_PROBLEM TO SOLVE_. Only the lines that contain the string "werden" belong in the answer; pull them from the records.

◆ ◆ ◆ ◆

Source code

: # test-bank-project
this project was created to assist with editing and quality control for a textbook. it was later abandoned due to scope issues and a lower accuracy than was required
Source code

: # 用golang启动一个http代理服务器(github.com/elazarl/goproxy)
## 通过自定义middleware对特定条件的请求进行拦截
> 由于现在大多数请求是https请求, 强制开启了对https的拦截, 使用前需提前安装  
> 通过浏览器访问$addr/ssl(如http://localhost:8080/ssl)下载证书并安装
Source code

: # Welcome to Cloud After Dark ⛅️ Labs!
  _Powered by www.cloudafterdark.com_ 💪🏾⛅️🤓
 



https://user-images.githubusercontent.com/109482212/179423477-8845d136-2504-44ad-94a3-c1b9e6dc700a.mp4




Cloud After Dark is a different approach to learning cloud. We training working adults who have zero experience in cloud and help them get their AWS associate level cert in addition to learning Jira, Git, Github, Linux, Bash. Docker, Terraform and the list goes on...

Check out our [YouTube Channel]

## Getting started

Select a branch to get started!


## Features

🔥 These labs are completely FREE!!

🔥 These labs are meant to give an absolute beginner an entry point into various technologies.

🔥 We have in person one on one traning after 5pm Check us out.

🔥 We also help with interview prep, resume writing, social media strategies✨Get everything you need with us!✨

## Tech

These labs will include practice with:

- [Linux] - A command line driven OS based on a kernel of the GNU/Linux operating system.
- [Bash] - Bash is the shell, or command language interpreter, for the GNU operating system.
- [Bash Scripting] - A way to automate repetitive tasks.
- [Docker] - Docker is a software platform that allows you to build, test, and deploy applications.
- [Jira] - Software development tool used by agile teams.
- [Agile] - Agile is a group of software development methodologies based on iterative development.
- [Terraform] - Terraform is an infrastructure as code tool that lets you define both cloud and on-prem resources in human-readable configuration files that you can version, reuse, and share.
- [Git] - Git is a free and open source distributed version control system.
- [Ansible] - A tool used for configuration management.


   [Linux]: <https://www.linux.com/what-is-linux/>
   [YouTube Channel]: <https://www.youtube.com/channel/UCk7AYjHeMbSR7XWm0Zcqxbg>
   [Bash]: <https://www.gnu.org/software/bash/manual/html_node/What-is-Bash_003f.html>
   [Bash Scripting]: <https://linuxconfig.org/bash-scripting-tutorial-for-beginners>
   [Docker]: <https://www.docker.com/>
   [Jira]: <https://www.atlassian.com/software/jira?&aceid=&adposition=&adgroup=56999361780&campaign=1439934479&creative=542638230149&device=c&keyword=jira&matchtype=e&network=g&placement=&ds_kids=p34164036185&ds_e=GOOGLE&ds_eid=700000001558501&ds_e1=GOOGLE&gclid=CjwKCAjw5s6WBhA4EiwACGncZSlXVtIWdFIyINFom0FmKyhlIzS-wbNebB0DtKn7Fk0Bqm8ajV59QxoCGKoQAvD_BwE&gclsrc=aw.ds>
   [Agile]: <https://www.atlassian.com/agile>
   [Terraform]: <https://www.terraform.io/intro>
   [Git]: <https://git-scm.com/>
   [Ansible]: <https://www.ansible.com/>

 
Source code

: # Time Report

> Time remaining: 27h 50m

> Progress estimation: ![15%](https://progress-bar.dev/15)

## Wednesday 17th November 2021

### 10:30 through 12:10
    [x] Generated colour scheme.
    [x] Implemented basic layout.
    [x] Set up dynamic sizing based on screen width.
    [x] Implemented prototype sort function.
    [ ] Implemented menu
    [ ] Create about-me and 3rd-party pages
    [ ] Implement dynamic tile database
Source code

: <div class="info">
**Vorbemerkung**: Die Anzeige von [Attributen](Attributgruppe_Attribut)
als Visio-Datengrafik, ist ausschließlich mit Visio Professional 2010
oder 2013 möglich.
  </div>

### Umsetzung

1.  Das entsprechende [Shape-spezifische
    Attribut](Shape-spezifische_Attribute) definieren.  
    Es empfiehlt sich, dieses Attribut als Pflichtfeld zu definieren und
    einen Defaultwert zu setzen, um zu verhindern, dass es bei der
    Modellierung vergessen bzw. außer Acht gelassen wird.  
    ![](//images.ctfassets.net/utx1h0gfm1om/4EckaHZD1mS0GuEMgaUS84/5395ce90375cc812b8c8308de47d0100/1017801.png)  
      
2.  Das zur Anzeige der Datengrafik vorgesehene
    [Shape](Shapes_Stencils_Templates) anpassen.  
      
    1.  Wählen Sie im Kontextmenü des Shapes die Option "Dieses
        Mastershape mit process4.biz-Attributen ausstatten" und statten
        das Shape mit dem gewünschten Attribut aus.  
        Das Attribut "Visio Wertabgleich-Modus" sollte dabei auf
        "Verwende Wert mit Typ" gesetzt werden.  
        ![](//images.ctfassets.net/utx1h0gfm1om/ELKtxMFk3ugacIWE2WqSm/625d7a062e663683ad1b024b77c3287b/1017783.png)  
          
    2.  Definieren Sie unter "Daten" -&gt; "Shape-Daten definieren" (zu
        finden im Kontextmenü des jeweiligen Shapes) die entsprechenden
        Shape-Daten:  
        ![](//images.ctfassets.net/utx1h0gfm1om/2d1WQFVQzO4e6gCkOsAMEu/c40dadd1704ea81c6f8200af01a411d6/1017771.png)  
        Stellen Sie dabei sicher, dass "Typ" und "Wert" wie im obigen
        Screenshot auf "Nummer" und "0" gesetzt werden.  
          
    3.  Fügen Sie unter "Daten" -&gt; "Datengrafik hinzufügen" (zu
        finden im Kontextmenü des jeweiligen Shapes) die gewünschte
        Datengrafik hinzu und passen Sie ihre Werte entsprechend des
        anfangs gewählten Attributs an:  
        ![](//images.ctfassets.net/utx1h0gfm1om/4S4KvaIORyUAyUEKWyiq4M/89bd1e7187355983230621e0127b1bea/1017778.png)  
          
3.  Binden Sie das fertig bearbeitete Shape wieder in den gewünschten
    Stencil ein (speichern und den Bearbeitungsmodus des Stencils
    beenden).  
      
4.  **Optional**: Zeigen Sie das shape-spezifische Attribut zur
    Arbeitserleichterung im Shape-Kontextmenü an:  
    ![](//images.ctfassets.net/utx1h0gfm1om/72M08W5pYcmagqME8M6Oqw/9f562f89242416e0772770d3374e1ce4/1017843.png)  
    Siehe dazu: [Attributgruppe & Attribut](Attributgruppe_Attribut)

◆ ◆ ◆ ◆

_YOUR SOLUTION_.
        "Verwende Wert mit Typ" gesetzt werden.  
        Screenshot auf "Nummer" und "0" gesetzt werden.  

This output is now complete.